Bailey told SearchSecurity that the "sophistication and complexity is a step above the typical backdoors I've seen."
"The project has many moving parts, mixed native and .NET code, integration with several open source codebases, and very fully featured GUI control. The authors were assiduous and productive in their refactoring and reuse of outside code. I noted at least 15 cases of code apparently lifted from public repositories. Managing all this must have taken some serious focus," Bailey wrote via email. "As far as developer maturity though, this team appears to have been hard-working and well-organized."
Bennett agreed in emailed comments, saying, "In my career as a malware reverse engineer over the past seven years, this is likely the second most complex malware family I've had to analyze fully."
Bailey added that the most complex part of the Carbanak malware was the tasking code, which he described as "the most byzantine piece of unpacked malware logic I've ever witnessed (in source or binary)."

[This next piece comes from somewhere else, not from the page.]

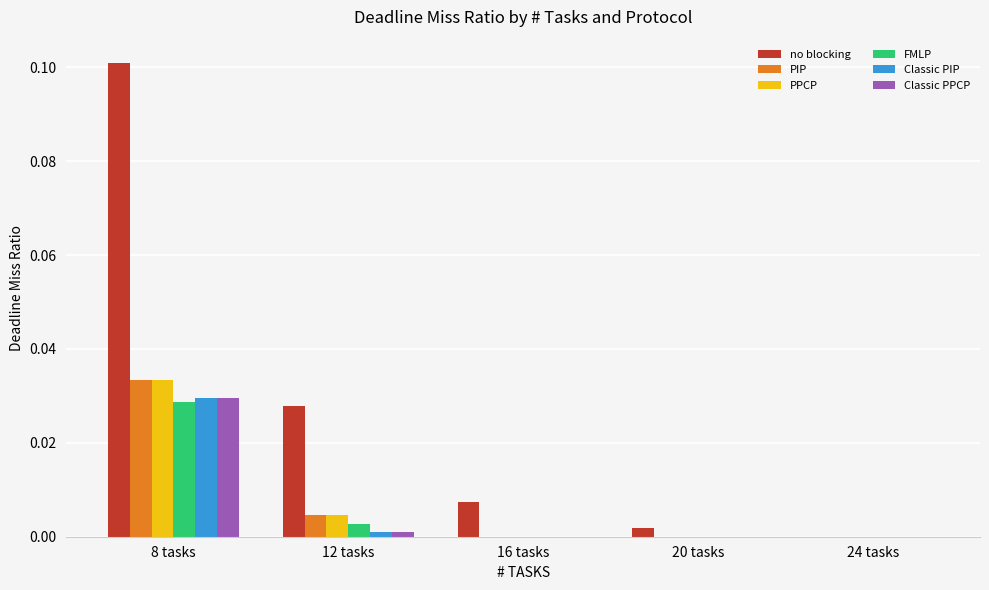

At which category is the sum across all series the highest?

8 tasks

James BennettStaff reverse engineer, FireEye
In part one of his analysis, Bailey described the tasking code as making the Carbanak malware "an entirely different beast."
"It utilizes a Windows mechanism called named pipes as a means of communication and coordination across all the threads, processes and plugins under the backdoor's control," Bailey wrote. "When the Carbanak tasking component receives a command, it forwards the command over a named pipe where it travels through several different functions that process the message, possibly writing it to one or more additional named pipes, until it arrives at its destination where the specified command is finally handled."
Bennett said the tasking mechanism surprised him the most because "that lends much to its sophistication."
"This is what Mike had jokingly referred to as 'the diabolical circus of named pipes' in our Cyber Defense Summit talk. This tasking system is how the Carbanak backdoor receives its commands and command-related data," Bennett wrote via email. "The amount of engineering that went into this mechanism, when compared to the level of effort usually put forth by other malware authors for this essential part of the project, was surprising."
Bailey said the component of the Carbanak malware that surprised him the most was the use of shellcode specifically built to run Metasploit.
"The Metasploit feature surprised me because launching a publicly available tool via this fully featured, privately developed backdoor struck me as being a little bit like sneaking a ham sandwich into a banquet," Bailey said. "But this is consistent with the change in tactics and tools that FireEye saw with FIN7, one of the financially motivated cybercrime organizations observed using Carbanak. It also might dovetail with the fake security company (Combi Security) operated by FIN7. Maybe the A-team would break in and get a strategic foothold using Carbanak and then spin off Meterpreter so that their potentially unwitting pen-tester employees could go accomplish operational goals without having access to the good stuff?"